Data Mining & The Cognitive Hierarchy

Data Mining is somewhat of a misnomer term used to describe the discovery of patterns within a dataset as opposed to finding the actual data in a dataset.  “The types of patterns decision makers try to identify include associations, sequences, clustering, and trends” (Kendall, 2013).  One way to understand how this works it to look at how data plays a role in the cognitive hierarchy of an organization.

Although a concept pioneered prior to automation and primarily concerned with delivering knowledge to decision makers, the cognitive hierarchy process still has value in today’s big data discussions.  In the first layer data exists but isn’t processed until it moves to the next layer.  This initial processing can include basic database sorting and the application of metadata.

In the second layer information is analyzed and it’s this layer where data mining takes place.  Data mining provides the analysis that can be shared as knowledge amongst the stakeholders and decision makers to be able to make decisions.  The hierarchy concludes when the decision has been made and is transmitted to all the stakeholders.

Since this pyramid was designed prior to today’s automation it has generally fallen out of vogue.  I believe it remains a good reference point for organizations that focus heavily on delivering meaningful content to a decision maker.  

According to Kendall and Kendall, modern data mining emerged “from the desire to use a database for more selective targeting of customers.”  The decision techniques used for presenting this information to customers have also become automated and that automation necessitates further refinement.  In relation to the cognitive hierarchy, a customer is a decision maker required to pass judgement on the knowledge presented before him.  In the area of online advertising there are a lot of hits and misses in the decision techniques that present the ads to customers.  Let me share an example.

I listened to a podcast on my phone (local audio content downloaded without going through any analytical tools).  Because of the local nature of the content no metadata was created associated with the actual topic and my use.  I didn’t see any ads based upon the topic of the show.  One of the topics discussed was web hosting using DigitalOcean.  A few days later I went to their site using google chrome and signed up.  After that I started seeing ads for DigitalOcean on other websites.  

This is a hit because it recognized I am someone interested in web hosting, but it’s also a miss because it didn’t accurately identify that I had already purchased the service through the advertized company.  This meant the advertized company spent money on ads designed for acquiring new customers that were displayed on existing customers’ screens.  This inefficiency will translate to a lower ROI with the advertiser and if low enough can cause the advertised company to take their business elsewhere.  If the loss of revenue for the advertising company is lowered enough they will likely adjust their decision techniques built into the algorithms to ensure they are delivering the most competitive product possible for their customers.

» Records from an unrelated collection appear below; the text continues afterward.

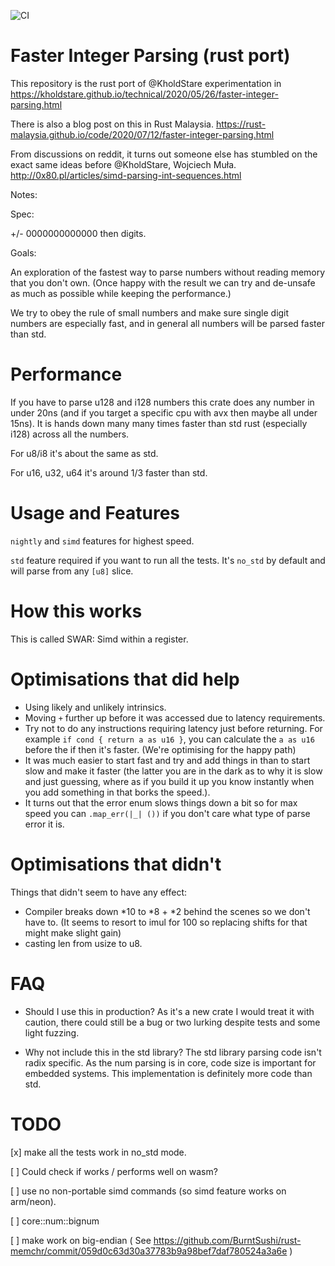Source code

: 
![CI](https://github.com/gilescope/parseint/actions/workflows/ci.yml/badge.svg)

Faster Integer Parsing (rust port)
==================================

This repository is the rust port of @KholdStare experimentation in
https://kholdstare.github.io/technical/2020/05/26/faster-integer-parsing.html

There is also a blog post on this in Rust Malaysia.
https://rust-malaysia.github.io/code/2020/07/12/faster-integer-parsing.html

From discussions on reddit, it turns out someone else has stumbled on the exact
same ideas before @KholdStare, Wojciech Muła.
http://0x80.pl/articles/simd-parsing-int-sequences.html

Notes:

Spec:

+/- 0000000000000 then digits.

Goals:

An exploration of the fastest way to parse numbers without reading memory that you don't own. (Once happy with the result we can try and de-unsafe as much as possible
while keeping the performance.)

We try to obey the rule of small numbers and make sure single digit numbers are especially fast, and in general all numbers will be parsed faster than std.

Performance
===========

If you have to parse u128 and i128 numbers this crate does any number in under 20ns
(and if you target a specific cpu with avx then maybe all under 15ns). It is hands down many many times faster than std rust (especially i128) across all the numbers.

For u8/i8 it's about the same as std.

For u16, u32, u64 it's around 1/3 faster than std.

Usage and Features
==================

`nightly` and `simd` features for highest speed.

`std` feature required if you want to run all the tests. 
It's `no_std` by default and will parse from any `[u8]` slice.

How this works
==============
This is called SWAR: Simd within a register.

Optimisations that did help
===========================

   * Using likely and unlikely intrinsics.
   * Moving `+` further up before it was accessed due to latency requirements.
   * Try not to do any instructions requiring latency just before returning. For example `if cond { return a as u16 }`, you can calculate the `a as u16` before the if then it's faster. (We're optimising for the happy path)
   * It was much easier to start fast and try and add things in than to start slow and make it faster (the latter you are in the dark as to why it is slow and just guessing, where as if you build it up you know instantly when you add something in that borks the speed.).
   * It turns out that the error enum slows things down a bit so for max speed you can `.map_err(|_| ())` if you don't care what type of parse error it is.

Optimisations that didn't
=========================
Things that didn't seem to have any effect:

   * Compiler breaks down *10 to *8 + *2 behind the scenes so we don't have to.
     (It seems to resort to imul for 100 so replacing shifts for that might make
     slight gain)
   * casting len from usize to u8.

FAQ
===

   * Should I use this in production? As it's a new crate I would treat it with caution,
   there could still be a bug or two lurking despite tests and some light fuzzing.

   * Why not include this in the std library? The std library parsing code isn't radix specific. As the num parsing is in core, code size is important for embedded systems. This implementation is definitely more code than std.

TODO
====

   [x] make all the tests work in no_std mode.

   [ ] Could check if works / performs well on wasm?

   [ ] use no non-portable simd commands (so simd feature works on arm/neon).

   [ ] core::num::bignum
   
   [ ] make work on big-endian ( See https://github.com/BurntSushi/rust-memchr/commit/059d0c63d30a37783b9a98bef7daf780524a3a6e )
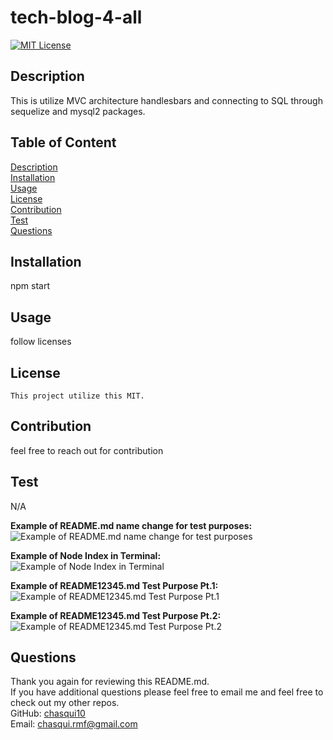 
  # tech-blog-4-all
  
  [![MIT License](https://img.shields.io/badge/License-MIT-blue)](https://choosealicense.com/licenses/mit/#)
  
  ## Description 
  This is utilize MVC architecture handlesbars and connecting to SQL through sequelize and mysql2 packages.

  ## Table of Content
  [Description](#description)<br>
  [Installation](#installation)<br>
  [Usage](#usage)<br>
  [License](#license)<br>
  [Contribution](#contribution)<br>
  [Test](#test)<br>
  [Questions](#questions)<br>

  ## Installation
  npm start
  
  ## Usage
  follow licenses

  ## License
    This project utilize this MIT.
  
  ## Contribution
  feel free to reach out for contribution
  
  ## Test
  N/A <br>

  **Example of README.md name change for test purposes:** <br>
  ![Example of README.md name change for test purposes](./assets/images/md-name-change.jpg)

  **Example of Node Index in Terminal:** <br>
  ![Example of Node Index in Terminal](./assets/images/inquirer-node-input.jpg)

  **Example of README12345.md Test Purpose Pt.1:** <br>
  ![Example of README12345.md Test Purpose Pt.1](./assets/images/preview-md-part1.jpg)

  **Example of README12345.md Test Purpose Pt.2:** <br>
  ![Example of README12345.md Test Purpose Pt.2](./assets/images/preview-md-part2.jpg)



  
  ## Questions
  Thank you again for reviewing this README.md. <br>
  If you have additional questions please feel free to email me and feel free to check out my other repos. <br>
  GitHub: [chasqui10](https://github.com/chasqui10) <br>
  Email:  [chasqui.rmf@gmail.com](chasqui.rmf@gmail.com)<br>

The waste in this example is an obvious disadvantage to the decision techniques used in presenting the content.  This disadvantage is certainly reduced by the advantages of the system as a whole.  The automated aspect of the system comes at very low cost of setup to both the advertising and advertised companies and is built upon a system that is easy to use for both parties.

There is also the advantage of identifying the market of interested customers.  Although broadcast media content such as the non-profit NFL’s super bowl reaches a large audience of general users, that large audience has less appeal appeal for specialized products that have a narrower potential customer base.  Having the space to advertise for speciality products has been an accomplishment brought about through effective data mining.

A final advantage of the automated decision techniques used today is the speed of adjustment.  Although complex in nature the ability to massively update and apply improvements to the system is as easy as changing a few lines of code.  Advertising industries with higher overhead (printed fliers) aren’t able to respond as rapidly to changes.

Although somewhat out of vogue the cognitive hierarchy is still a valuable visual tool for understanding the processing and presentation of content relevant to decision makers even in the fast adjusting era of big data.